California is cutting its production of valencia oranges.


The summer orange crop, which is what we call the valencia orange, is going to be smaller than in the last two or three years,” said Joel Nelsen, president of the Exeter-based California Citrus Mutual.


Why?


“Last year, we had an extremely large crop, and the valencia orange is an alternate-bearing tree,” Nelsen said.
But growers also are moving on to other varieties, as well, Nelsen said.


“We continue to pull out acreage for that variety,” he said. “The general public has basically told us they prefer a better-looking piece of citrus without seeds. As a result of that, they continue to transition to offshore product from South Africa, Australia and even parts of South America now.”

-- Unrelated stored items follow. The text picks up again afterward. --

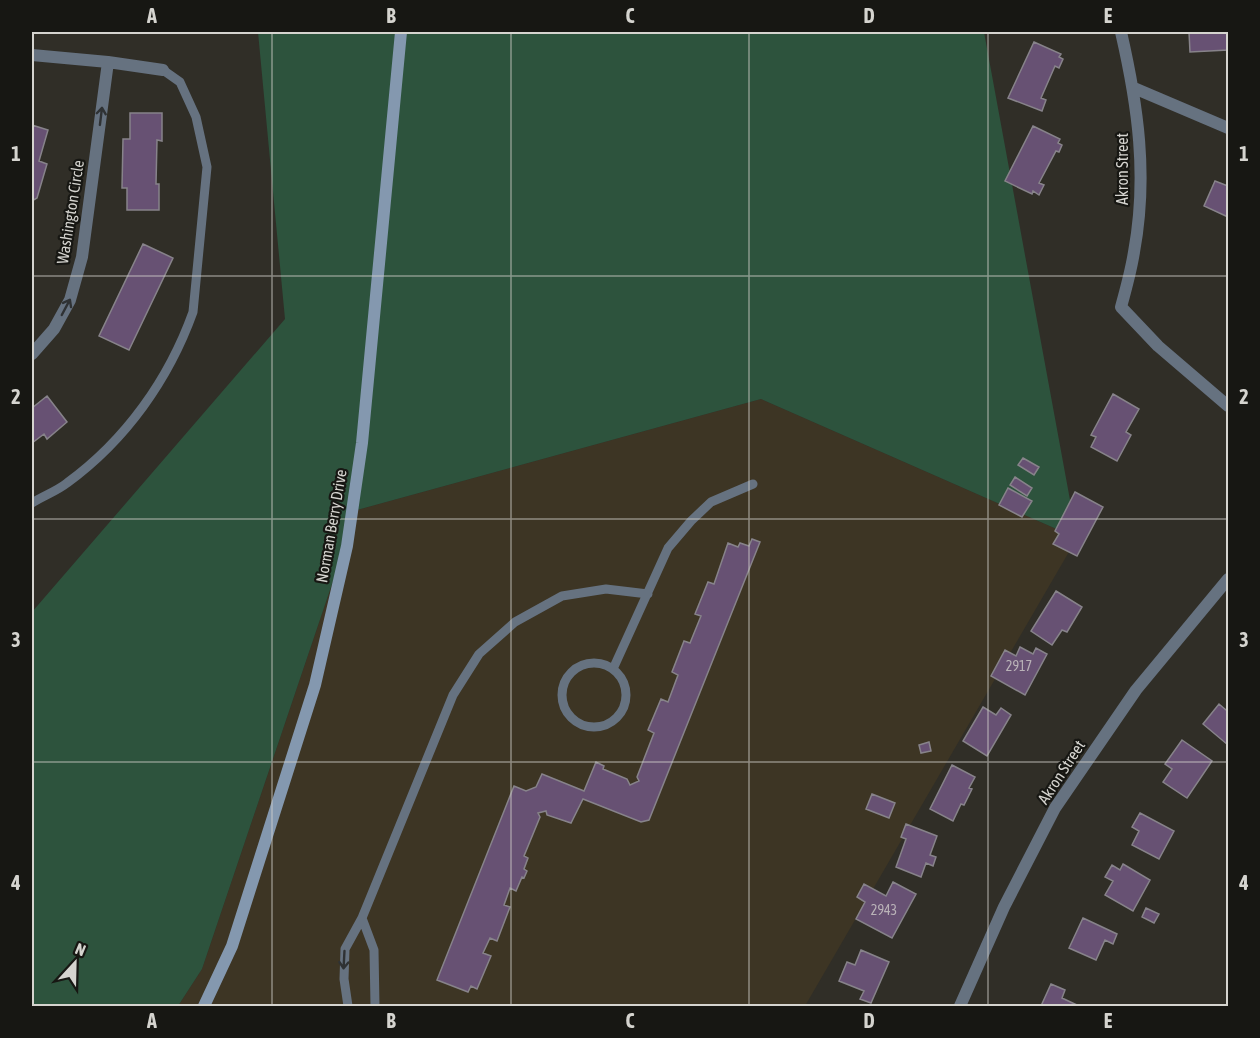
<svg xmlns="http://www.w3.org/2000/svg" width="1260" height="1038" viewBox="0 0 1260 1038" font-family="'Asap Condensed',sans-serif">
  <rect width="100%" height="100%" fill="#302e27"/>
  <!-- commercial -->
  <path fill="#3d3524" d="M761,399L1077,538L805,1006H178L202,969L357,510Z"/>
  <!-- green -->
  <path fill="#2d533d" d="M258,32H984L1077,538L761,399L357,510L202,969L178,1006H32V612L285,319Z"/>
  <!-- building -->
  <path fill="#675173" stroke="#87838a" stroke-width="1.5" d="M1189,32H1228V50L1190,52Z
    M1034,42L1061,54L1059,57L1063,59L1059,68L1055,66L1041,98L1046,100L1042,111L1008,98Z
    M130,113H162V141L157,140L156,184H159V210H127V188H122L123,139H130Z
    M32,125L48,130L39,161L47,164L37,198L32,201Z
    M1033,126L1060,139L1058,143L1062,145L1059,152L1056,151L1039,183L1044,185L1039,195L1033,191L1032,194L1005,181Z
    M1215,181L1228,186V217L1204,206Z
    M143,244L173,258L129,350L99,336Z
    M1113,394L1139,409L1126,432L1131,435L1117,461L1091,447L1096,437L1091,435Z
    M47,396L67,422L47,439L44,434L32,443V408Z
    M1023,458L1039,467L1034,475L1018,465Z
    M1015,477L1032,488L1027,496L1010,485Z
    M1008,488L1032,501L1022,517L999,505Z
    M1075,492L1103,507L1077,556L1053,544L1059,534L1055,531Z
    M752,539L760,542L649,820L641,822L583,799L571,823L547,815L546,811L538,813L540,817L524,856L528,858L524,869L527,871L524,878L522,877L516,891L510,888L504,905L510,907L497,941L490,938L483,953L491,956L477,989L471,986L468,992L437,980L514,786L526,791L536,787L542,774L584,791L596,762L604,766L603,769L627,779L630,785L639,781L637,777L654,733L648,730L661,699L668,702L678,675L672,672L684,641L690,643L701,616L695,614L708,582L714,584L728,543L738,547L740,543L749,546Z
    M1056,591L1082,607L1067,632L1062,630L1052,645L1031,631Z
    M1020,647L1033,654L1036,648L1047,654L1025,695L991,676L1005,650L1016,656Z
    M1219,704L1226,710L1228,707V745L1203,724Z
    M983,707L996,715L1001,708L1011,715L987,756L963,741Z
    M1182,740L1212,761L1187,798L1163,782L1172,769L1165,764Z
    M929,742L931,751L921,753L919,745Z
    M952,765L975,777L969,788L972,789L964,805L961,804L953,821L930,809Z
    M872,794L895,803L889,818L866,809Z
    M1140,813L1174,831L1159,859L1132,845L1139,831L1132,827Z
    M906,824L937,836L930,855L936,857L933,866L926,863L921,877L896,867L906,839L901,837Z
    M1123,864L1150,880L1133,911L1105,895L1113,881L1105,877L1112,865L1120,870Z
    M893,882L916,894L892,938L856,919L865,902L857,897L864,884L886,896Z
    M1146,908L1159,914L1154,923L1142,917Z
    M1083,918L1117,934L1113,944L1105,940L1096,960L1069,948Z
    M861,950L889,962L871,1003L860,999L864,991L839,981L847,962L855,965Z
    M1051,984L1065,990L1062,998L1079,1006H1041Z"/>
  <g fill="none" stroke-linecap="round" stroke-linejoin="round">
    <!-- lane -->
    <path stroke="#667280" stroke-width="9" d="M32,503C43,496 57,491 67,483C126,440 169,379 193,312L207,167L196,117L180,82L163,70
      M562 695a32 32 0 1 1 64 0a32 32 0 1 1-64 0Z
      M613,669L668,548L691,521L711,502L753,484
      M362,918L374,950L375,1006
      M348,1006L344,979L345,949L362,918L453,695L479,654L515,622L562,596L606,589L648,594"/>
    <!-- street -->
    <path stroke="#667280" stroke-width="12" d="M1121,32C1138,106 1148,176 1134,252C1131,271 1126,289 1121,307L1158,346L1228,406
      M32,55L108,62L163,70
      M1134,88L1228,128
      M32,354L54,329L70,300L82,257L108,62
      M960,1006L1004,907L1055,808L1136,690L1228,579"/>
    <!-- secondary -->
    <path stroke="#8498af" stroke-width="12" d="M204,1006L232,946L315,685L347,546L362,443L401,32"/>
  </g>
  <!-- one-way arrows -->
  <defs><path id="oneway-shaft" d="M-6 0H5M1.5-3L5.5 0L1.5 3" fill="none" stroke-width="1.6" stroke-linecap="round" stroke-linejoin="round" transform="scale(1.5)"/></defs>
  <g stroke="#2f3234">
    <use href="#oneway-shaft" transform="translate(101 116) rotate(-83)"/>
    <use href="#oneway-shaft" transform="translate(66 307) rotate(-62)"/>
    <use href="#oneway-shaft" transform="translate(344 960) rotate(93)"/>
  </g>
  <!-- grid -->
  <path fill="none" stroke="#d5d4cf" stroke-width="1.5" stroke-opacity="0.55" d="M272,32V1006M511,32V1006M749,32V1006M988,32V1006M32,276H1228M32,519H1228M32,762H1228"/>
  <g text-anchor="middle" dominant-baseline="central" stroke-width="4.5" stroke-linejoin="round" paint-order="stroke">
    <!-- number labels -->
    <g font-size="14" fill="#bab3b8">
      <text x="1019" y="666">2917</text>
      <text x="884" y="910">2943</text>
    </g>
    <!-- street labels -->
    <g font-size="16" fill="#d5d4cf" stroke="#171713">
      <text transform="translate(1122 169) rotate(-90)">Akron Street</text>
      <text transform="translate(70 212) rotate(-81)">Washington Circle</text>
      <text transform="translate(331 526) rotate(-80)">Norman Berry Drive</text>
      <text transform="translate(1061 772) rotate(-57)">Akron Street</text>
    </g>
  </g>
  <!-- border -->
  <rect width="1260" height="1038" fill="none" stroke="#171713" stroke-width="66"/>
  <!-- north arrow -->
  <g transform="translate(75 963) rotate(22)" stroke="#171713" stroke-width="4.5" paint-order="stroke">
  <path d="M0-4.5L10 22L0 15L-10 22Z" fill="#d5d4cf"/>
  <text y="-9" font-size="16" font-weight="bold" text-anchor="middle" fill="#d5d4cf">N</text>
  </g>
  <rect x="33" y="33" width="1194" height="972" fill="none" stroke="#d5d4cf" stroke-width="2"/>
  <g font-size="20" text-anchor="middle" font-weight="bold" fill="#d5d4cf">
    <text x="152" y="23">A</text>
    <text x="391" y="23">B</text>
    <text x="630" y="23">C</text>
    <text x="869" y="23">D</text>
    <text x="1108" y="23">E</text>
    <text x="16" y="161">1</text>
    <text x="1244" y="161">1</text>
    <text x="16" y="404">2</text>
    <text x="1244" y="404">2</text>
    <text x="16" y="647">3</text>
    <text x="1244" y="647">3</text>
    <text x="16" y="890">4</text>
    <text x="1244" y="890">4</text>
    <text x="152" y="1028">A</text>
    <text x="391" y="1028">B</text>
    <text x="630" y="1028">C</text>
    <text x="869" y="1028">D</text>
    <text x="1108" y="1028">E</text>
  </g>
</svg>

Acreage once devoted to valencias is being transitioned to seedless mandarin and other varieties, including grapefruit, Nelsen said.


“Those are the three largest varieties replacing valencias,” he said.

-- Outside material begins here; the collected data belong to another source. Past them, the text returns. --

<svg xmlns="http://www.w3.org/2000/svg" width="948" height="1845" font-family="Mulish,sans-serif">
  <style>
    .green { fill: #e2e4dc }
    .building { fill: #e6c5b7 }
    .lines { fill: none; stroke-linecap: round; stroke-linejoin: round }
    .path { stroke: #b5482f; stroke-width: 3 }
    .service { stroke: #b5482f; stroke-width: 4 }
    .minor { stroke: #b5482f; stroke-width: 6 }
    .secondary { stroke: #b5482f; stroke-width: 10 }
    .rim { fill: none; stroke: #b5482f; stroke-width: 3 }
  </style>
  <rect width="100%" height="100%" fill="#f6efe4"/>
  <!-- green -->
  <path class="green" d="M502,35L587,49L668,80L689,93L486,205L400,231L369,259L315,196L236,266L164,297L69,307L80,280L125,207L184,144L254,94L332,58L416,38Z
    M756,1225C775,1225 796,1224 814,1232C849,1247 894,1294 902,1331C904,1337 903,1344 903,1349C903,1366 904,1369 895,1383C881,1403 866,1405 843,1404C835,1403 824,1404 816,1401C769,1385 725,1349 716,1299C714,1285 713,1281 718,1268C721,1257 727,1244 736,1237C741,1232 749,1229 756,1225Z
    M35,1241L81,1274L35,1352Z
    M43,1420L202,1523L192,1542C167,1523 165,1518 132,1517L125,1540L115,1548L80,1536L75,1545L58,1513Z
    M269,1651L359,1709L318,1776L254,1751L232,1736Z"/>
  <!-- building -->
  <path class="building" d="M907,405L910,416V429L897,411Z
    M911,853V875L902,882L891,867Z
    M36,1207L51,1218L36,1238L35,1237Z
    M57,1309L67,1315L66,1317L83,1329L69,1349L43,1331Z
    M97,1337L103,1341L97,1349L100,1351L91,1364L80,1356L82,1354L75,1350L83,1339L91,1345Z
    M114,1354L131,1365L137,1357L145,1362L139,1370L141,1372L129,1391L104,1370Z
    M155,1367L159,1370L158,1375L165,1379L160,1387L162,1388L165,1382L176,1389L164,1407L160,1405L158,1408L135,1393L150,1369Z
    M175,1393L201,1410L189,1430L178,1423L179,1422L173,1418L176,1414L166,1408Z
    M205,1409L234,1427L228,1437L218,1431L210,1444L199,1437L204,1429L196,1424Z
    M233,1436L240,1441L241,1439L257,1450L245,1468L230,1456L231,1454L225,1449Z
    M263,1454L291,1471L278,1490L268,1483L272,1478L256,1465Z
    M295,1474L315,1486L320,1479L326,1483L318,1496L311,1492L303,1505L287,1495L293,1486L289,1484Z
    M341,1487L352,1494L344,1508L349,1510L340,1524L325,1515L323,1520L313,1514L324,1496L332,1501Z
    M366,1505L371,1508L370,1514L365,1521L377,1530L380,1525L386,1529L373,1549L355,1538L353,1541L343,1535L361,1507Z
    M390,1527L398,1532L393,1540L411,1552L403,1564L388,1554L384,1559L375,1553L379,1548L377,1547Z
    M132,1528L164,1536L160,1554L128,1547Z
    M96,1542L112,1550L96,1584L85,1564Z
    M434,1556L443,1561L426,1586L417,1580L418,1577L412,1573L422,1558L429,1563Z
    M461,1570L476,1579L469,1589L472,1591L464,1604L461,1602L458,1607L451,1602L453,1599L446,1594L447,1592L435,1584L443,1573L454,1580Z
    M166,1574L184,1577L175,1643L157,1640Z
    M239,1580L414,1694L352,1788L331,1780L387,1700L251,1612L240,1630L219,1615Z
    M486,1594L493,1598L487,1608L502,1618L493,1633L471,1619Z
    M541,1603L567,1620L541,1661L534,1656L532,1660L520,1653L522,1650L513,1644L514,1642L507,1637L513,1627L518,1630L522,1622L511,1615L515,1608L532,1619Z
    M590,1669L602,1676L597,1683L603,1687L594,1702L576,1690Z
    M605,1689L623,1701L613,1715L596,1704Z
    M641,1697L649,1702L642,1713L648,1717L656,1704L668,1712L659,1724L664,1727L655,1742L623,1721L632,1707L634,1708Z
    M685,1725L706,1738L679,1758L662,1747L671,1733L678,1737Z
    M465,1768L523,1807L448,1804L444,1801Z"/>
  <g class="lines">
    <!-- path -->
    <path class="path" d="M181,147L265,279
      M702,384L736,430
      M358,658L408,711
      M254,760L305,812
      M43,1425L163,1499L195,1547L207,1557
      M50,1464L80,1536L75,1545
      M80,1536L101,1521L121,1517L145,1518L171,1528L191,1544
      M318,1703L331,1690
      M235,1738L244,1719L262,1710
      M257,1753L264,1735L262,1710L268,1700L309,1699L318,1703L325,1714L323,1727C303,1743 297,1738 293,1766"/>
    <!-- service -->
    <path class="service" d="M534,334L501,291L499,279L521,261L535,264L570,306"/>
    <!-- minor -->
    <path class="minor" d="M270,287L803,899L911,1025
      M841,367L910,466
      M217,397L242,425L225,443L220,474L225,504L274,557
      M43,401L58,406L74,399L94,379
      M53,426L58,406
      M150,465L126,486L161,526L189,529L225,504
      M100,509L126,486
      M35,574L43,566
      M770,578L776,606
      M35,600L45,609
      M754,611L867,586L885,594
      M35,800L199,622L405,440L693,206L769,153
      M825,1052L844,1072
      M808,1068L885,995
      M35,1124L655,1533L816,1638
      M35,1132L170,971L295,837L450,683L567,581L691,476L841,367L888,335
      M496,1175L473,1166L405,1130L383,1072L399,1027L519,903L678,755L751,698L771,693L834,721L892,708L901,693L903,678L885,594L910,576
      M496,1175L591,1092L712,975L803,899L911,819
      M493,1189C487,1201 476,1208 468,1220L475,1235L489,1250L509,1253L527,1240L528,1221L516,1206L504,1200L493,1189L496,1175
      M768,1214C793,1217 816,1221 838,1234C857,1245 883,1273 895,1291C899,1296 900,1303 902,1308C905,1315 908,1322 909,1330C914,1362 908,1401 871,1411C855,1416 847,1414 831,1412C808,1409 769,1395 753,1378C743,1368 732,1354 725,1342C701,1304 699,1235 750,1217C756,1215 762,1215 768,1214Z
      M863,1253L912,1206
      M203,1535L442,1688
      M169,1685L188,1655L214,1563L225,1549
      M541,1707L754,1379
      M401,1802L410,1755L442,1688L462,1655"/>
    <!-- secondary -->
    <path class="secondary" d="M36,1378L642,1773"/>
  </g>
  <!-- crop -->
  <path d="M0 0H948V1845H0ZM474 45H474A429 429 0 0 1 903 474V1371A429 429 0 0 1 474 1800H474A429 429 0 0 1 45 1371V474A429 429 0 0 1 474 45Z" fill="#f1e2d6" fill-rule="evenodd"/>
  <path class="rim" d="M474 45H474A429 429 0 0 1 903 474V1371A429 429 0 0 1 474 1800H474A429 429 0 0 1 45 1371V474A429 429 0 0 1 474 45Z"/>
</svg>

The state’s acreage remains static, at about 286,000, Nelsen said.


“Our total bearing acreage remains the same just because we’ve been doing this transition for a few years now,” he said. “We’ll eventually get to the point where the valencia orange will be a small component of our overall tonnage, but most people in the industry believe we’re not quite there yet, given supply exceeds demand.”


Some valencias go to the export market, Nelsen said.


“There’s good demand presently for it in Japan and Southeast Asia,” he said. “And we’ve started our harvest, a little bit in March, picked up steam in April. As the navel deal winds down, you’ll see more valencia movement. I’d expect strong movement overseas into May and into June, and we’ll probably reduce our volume significantly during July and early August.”
He said the Asian markets, in particular, are attracted to California citrus.


“I’m biased, of course, but our fruit is more consistently more flavorful,” Nelsen said. “It’s consistently better color on the inside. It consistently has better juice. And it’s price-equal or lower than some of the offshore product.”


But the California valencia isn’t without problems, Nelsen said.


“It is a harder piece of fruit, and our fruit has a tendency to have a slight blush of green on it,” he said. “It’s not the robust orange that a navel is. And this offshore fruit is orange, and as a result, the consumer looks at the cosmetic side of the equation and accepts that as well as the inconsistent flavor in exchange for no seeds and easy to peel.”


Tom Wollenman, general manager of Lindsay, Calif.-based LoBue Bros., said his company does considerable business in valencias with the Asian markets.


“The valencia deal in California is kind of a long, drawn out process,” Wollenman said. “We’ve been into our harvesting program for a couple of months now. Our big markets for those are China, Japan and a more limited amount into Korea.”
Is there much of a domestic market?


“A lot of that is foodservice,” Wollenman said. “It’s a tough market. It’s slow and consumer demand keeps diminishing a little bit each year. We’re competing with the Australian and South African and Chilean navels, now, that go head to head with the valencias. So those kind of displace our valencias’ shelf space a little bit.”


Marc Solomon, president of Fisher Capespan Inc., St. Laurent, Quebec, also said foodservice is a decent market for valencias, when other citrus products haven’t done as well there.


“Traditionally, it has not been, because the foodservice buyer is able to source valencias at a very low price point, and they tend to be very satisfied with the valencia,” Solomon said.